======== Given records ========

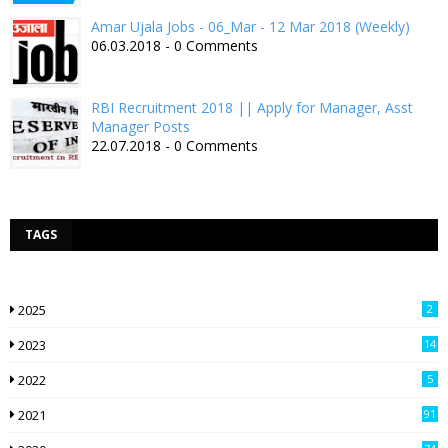
Amar Ujala Jobs - 06_Mar - 12 Mar 2018 (Weekly)
06.03.2018 - 0 Comments
RBI Recruitment 2018 || Apply for Manager, Asst
Manager Posts
22.07.2018 - 0 Comments
TAGS
2025
2
2023
14
2022
5
2021
91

========

◆ **Job**: Write out, word for word and line for line, the text read from every one of the rows above, omitting the pictures.

◆ **Result below**:
Amar Ujala Jobs - 06_Mar - 12 Mar 2018 (Weekly)
06.03.2018 - 0 Comments
RBI Recruitment 2018 || Apply for Manager, Asst
Manager Posts
22.07.2018 - 0 Comments
TAGS
2025
2
2023
14
2022
5
2021
91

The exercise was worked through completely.